§ **Text to read**:

Smug from their recent victories, Australians proceeded to influence Japan and Colombia. In the former much ground was gained but in the latter they were consistently thwarted by American actions. As it seemed like a more serious antagonism with the USA was developing, the Australian armies, five Marine Corps of 7 brigades each were stationed in California to guard against any eventuality or to be ready to take offensive action. As it was, the Americans struck first. On 3 March 1893 they declared war with the goal of annexing California. For half a year Australians fought against greater odds, managing to survive through skillful maneuvers, as the Yankees occupied northern California. Then, the tide slowly changed. The Australian marines began to reclaim the lost ground, defeating the American armies in detail, even as they struggled to avoid encirclement themselves. A year into the war, the Americans asked for a white peace. Their request was turned down. It had become obvious to Australian leaders that a border with the USA was too dangerous, as it would incite similar incidents in the future. Instead, they demanded that the USA release Deseret in Arizona. The Mormons would serve as a buffer state, affiliated with Australia but still neutral unless commanded otherwise. After another half year, and the liberation of Arizona by Australian Marines, the Yankees had to accept.



The USA soon found itself in a hopeless war against the CSA and USCA, while Australia enacted administrative reforms. In Christmas of 1894 five colonies were officially declared states, in addition to the four existing ones (two mainland states had become colonies after their lands were expanded in central Australia and hadn’t developed a sufficiently large population of Australian bureaucrats to become states again). Those new states were Bali, Aceh, Singapore, South Island and South Australia.

In 1897, a border incident gave Australia a casus belli on Portugal. Immediately war was declared, claiming the state of Macao. That war was ended in the Christmas peace of 1898, but before that Australia had become entangled in a war on the other side of the world. Frustrated at the lack of success in influencing Colombia, a plan was instead carried out to liberate Panama, which would be more pliant to Australian interests. The USA, however, was no longer the weak federation that couldn’t take on the CSA a few years back. It intervened on the side of Mexico and brought a powerful navy into the war.

The value of Deseret was then appreciated, as the Americans were reluctant to break its neutrality and could thus not threaten California directly. With that front covered, four of the then six Marine Corps invaded Colombia (one was fighting in Africa while another guarded California from unrest). The new Australian cruisers, previously stationed in California and recently operating off Madagascar, were ordered to redeploy to Colombia. The shortest way there was through the straits of Magellan, thus circumnavigating the globe. However, at those straits they encountered an American fleet and engaged in a fierce battle. The American ships were more in number, so the Australians had to finally retreat north, steaming to California at full speed. There, 4 new cruisers began to be constructed, doubling the cruiser fleet.

In 1901, Colombia was finally completely occupied. Still the USA refused to accept Australia’s terms, so the Marines were brought back to California to prepare for an invasion of New Mexico. Meanwhile, the cruisers and ironclads of the Australian fleet steamed around South America, arriving at the occupied Caribbean ports of Colombia. From there they operated in the Gulf of Mexico, facing off the US Navy and gradually wearing it down, albeit with the loss of two ironclads. In 1902 the Marines swept through the American southwest, eventually reaching the shores of Texas. In 3 April 1902, after four years of war, Panama was officially liberated! Almost immediately afterwards, the Panama Canal was built on land leashed to Australia in perpetuity. Liberty prevailed, and Australia lost some infamy in the eyes of the world.

§ **Exercise tasks**:
(1) From the account of Australia's wars, list the five colonies declared states at Christmas of 1894.
(2) Rewrite the account of Australia's wars from "In 1897, a border" to "into the war.", changing "Portugal" to "Spain".
(3) Answer these questions from the account of Australia's wars:
(a) On what date did the Americans declare war with the goal of annexing California?
(b) Which state did Australia claim when it declared war on Portugal?
(c) How many new cruisers began to be constructed in California after the battle at the straits of Magellan?

§ **Dataset**:
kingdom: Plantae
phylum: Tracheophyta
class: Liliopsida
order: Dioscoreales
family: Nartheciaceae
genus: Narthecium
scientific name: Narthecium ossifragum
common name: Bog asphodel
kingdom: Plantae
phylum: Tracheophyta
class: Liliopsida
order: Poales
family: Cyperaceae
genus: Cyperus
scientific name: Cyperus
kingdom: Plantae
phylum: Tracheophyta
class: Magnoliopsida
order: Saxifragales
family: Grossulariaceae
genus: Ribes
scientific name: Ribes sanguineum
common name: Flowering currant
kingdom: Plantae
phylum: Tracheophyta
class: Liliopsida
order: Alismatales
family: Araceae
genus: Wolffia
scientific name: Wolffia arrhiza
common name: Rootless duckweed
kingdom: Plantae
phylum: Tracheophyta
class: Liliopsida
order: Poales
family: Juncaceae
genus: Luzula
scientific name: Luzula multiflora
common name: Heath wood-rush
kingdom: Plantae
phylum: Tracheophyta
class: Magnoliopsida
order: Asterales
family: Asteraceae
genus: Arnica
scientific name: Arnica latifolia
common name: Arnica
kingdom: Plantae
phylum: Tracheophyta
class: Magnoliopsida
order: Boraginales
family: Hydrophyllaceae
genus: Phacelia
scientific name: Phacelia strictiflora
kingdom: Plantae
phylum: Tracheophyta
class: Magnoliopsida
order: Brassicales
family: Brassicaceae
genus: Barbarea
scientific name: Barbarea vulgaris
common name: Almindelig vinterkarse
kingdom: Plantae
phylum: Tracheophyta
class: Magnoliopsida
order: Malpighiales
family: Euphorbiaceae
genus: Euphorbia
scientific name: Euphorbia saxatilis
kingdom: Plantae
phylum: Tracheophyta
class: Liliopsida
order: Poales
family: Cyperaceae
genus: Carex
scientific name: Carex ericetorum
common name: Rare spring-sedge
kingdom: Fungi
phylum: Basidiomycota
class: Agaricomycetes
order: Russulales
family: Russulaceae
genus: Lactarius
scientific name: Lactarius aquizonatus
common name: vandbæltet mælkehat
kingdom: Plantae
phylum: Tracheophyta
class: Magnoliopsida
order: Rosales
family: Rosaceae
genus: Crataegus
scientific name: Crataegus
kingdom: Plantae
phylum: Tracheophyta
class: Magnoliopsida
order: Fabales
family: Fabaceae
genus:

§ **Exercise solutions**:
(1) Bali, Aceh, Singapore, South Island, South Australia

(2)
In 1897, a border incident gave Australia a casus belli on Spain. Immediately war was declared, claiming the state of Macao. That war was ended in the Christmas peace of 1898, but before that Australia had become entangled in a war on the other side of the world. Frustrated at the lack of success in influencing Colombia, a plan was instead carried out to liberate Panama, which would be more pliant to Australian interests. The USA, however, was no longer the weak federation that couldn’t take on the CSA a few years back. It intervened on the side of Mexico and brought a powerful navy into the war.

(3)
(a) 3 March 1893
(b) Macao
(c) 4